Рудницкий в своем детальном анализе необычайной увлеченности Фрейда мифом об Эдипе (Rudnytsky, 1987) обращает внимание на то, как Фрейд избегает упоминания о рождении и смерти своего младшего брата Юлиуса в тех местах своего самоанализа, где это, казалось бы, было к месту. Только в процитированном выше письме 1897 года, а также в письме к Ференци 24 ноября 1912 года, где он объясняет несколько своих обмороков в Парк Отеле, Фрейд упоминает, что такие события имеют истоки в его ранних столкновениях со смертью. Реакция Фрейда на неожиданную смерть брата в младенчестве сделала самого Фрейда примером для его позднейшей теории «сокрушенных успехом» (Freud, 1916).

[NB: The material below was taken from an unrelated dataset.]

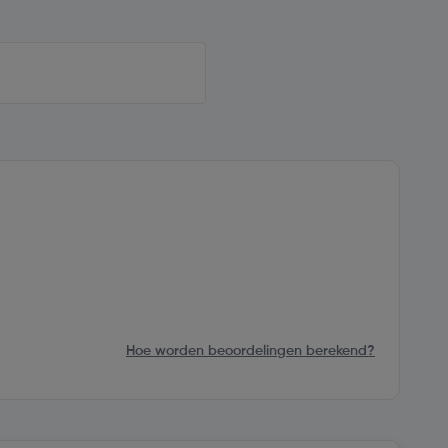
Hoe worden beoordelingen berekend?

«После смерти своего брата Фрейд также был «сокрушен успехом», затаив таинственный ужас перед всесилием собственных желаний. Его смятение по поводу получения медальона на пятидесятилетие, когда он вновь испытал реальность удовлетворения «давно лелеемой фантазии», становится объяснимым, когда рассматривается как бессознательное напоминание смерти Юлиуса.
В русле тех же рассуждений, если бы смерть Юлиуса не оставила во Фрейде зародышей «вины» или, буквальнее, «зародышей укоров», он вряд ли реагировал бы такими «упорными соболезнованиями» на смерть своего отца. В своем подсознании он должен был верить, что его патрицидальные (отцеубийственные) желания
привели к смерти его отца, так же как его виной была смерть Юлиуса». (Rudnytsky, 1987, р.20)
Паттерны смертельного соперничества и гибельной любви, которые Фрейд в сорок лет обнаружил в своих воспоминаниях о Юлиусе, стали образцом для его отношений с учениками-мужчинами (Colman, 1994; Hartke, 1994; Roustang, 1982).